The records below need to come back exactly as they are, pictures omitted.

━━━ Provided data ━━━

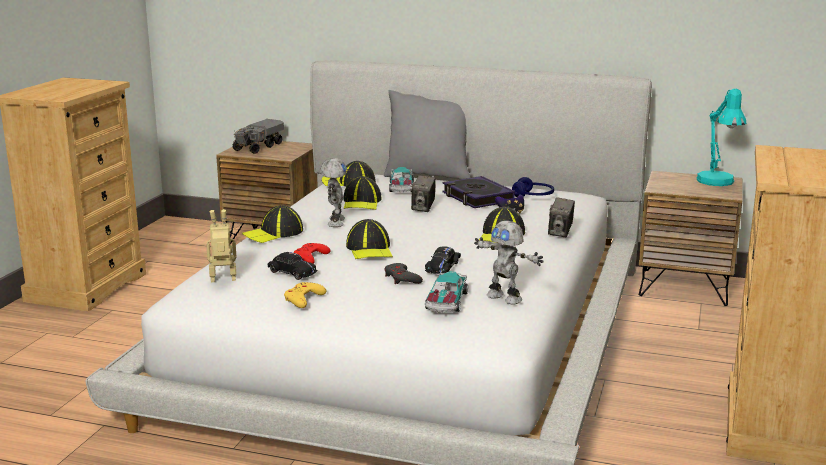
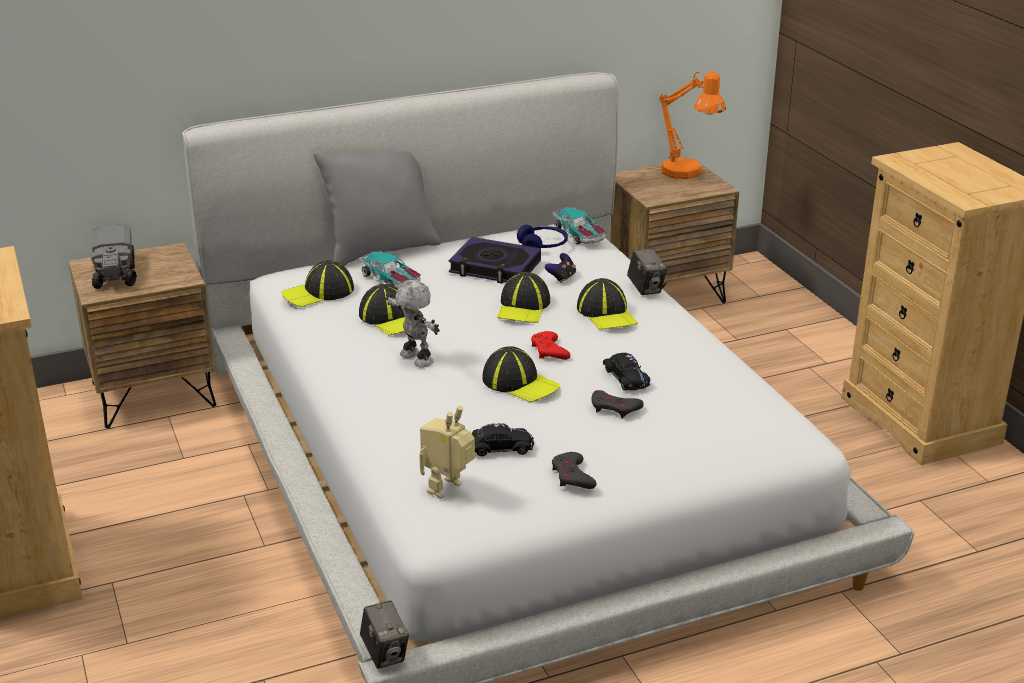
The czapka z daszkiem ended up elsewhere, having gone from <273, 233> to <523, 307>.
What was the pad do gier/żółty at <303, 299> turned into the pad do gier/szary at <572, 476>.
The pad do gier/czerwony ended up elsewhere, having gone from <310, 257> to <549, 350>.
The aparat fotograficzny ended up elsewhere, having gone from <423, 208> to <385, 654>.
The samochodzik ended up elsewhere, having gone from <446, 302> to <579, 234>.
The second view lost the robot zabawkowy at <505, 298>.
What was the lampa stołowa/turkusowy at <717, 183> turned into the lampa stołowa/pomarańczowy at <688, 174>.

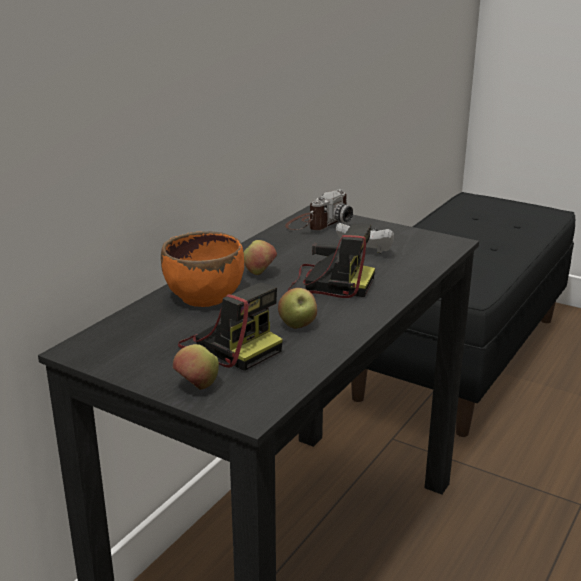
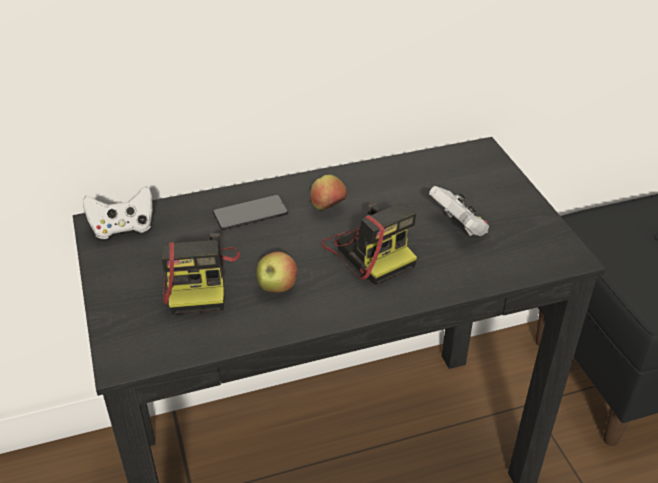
Where the miska/pomarańczowy stood at <205, 297>, the telefon came to stand at <250, 214>.
The second view lost the jabłko at <197, 387>.
The second view lost the aparat fotograficzny at <317, 223>.
The second view gained the pad do gier/biały at <123, 228>.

━━━

▸ **Solution to this exercise**
The czapka z daszkiem ended up elsewhere, having gone from <273, 233> to <523, 307>.
What was the pad do gier/żółty at <303, 299> turned into the pad do gier/szary at <572, 476>.
The pad do gier/czerwony ended up elsewhere, having gone from <310, 257> to <549, 350>.
The aparat fotograficzny ended up elsewhere, having gone from <423, 208> to <385, 654>.
The samochodzik ended up elsewhere, having gone from <446, 302> to <579, 234>.
The second view lost the robot zabawkowy at <505, 298>.
What was the lampa stołowa/turkusowy at <717, 183> turned into the lampa stołowa/pomarańczowy at <688, 174>.

Where the miska/pomarańczowy stood at <205, 297>, the telefon came to stand at <250, 214>.
The second view lost the jabłko at <197, 387>.
The second view lost the aparat fotograficzny at <317, 223>.
The second view gained the pad do gier/biały at <123, 228>.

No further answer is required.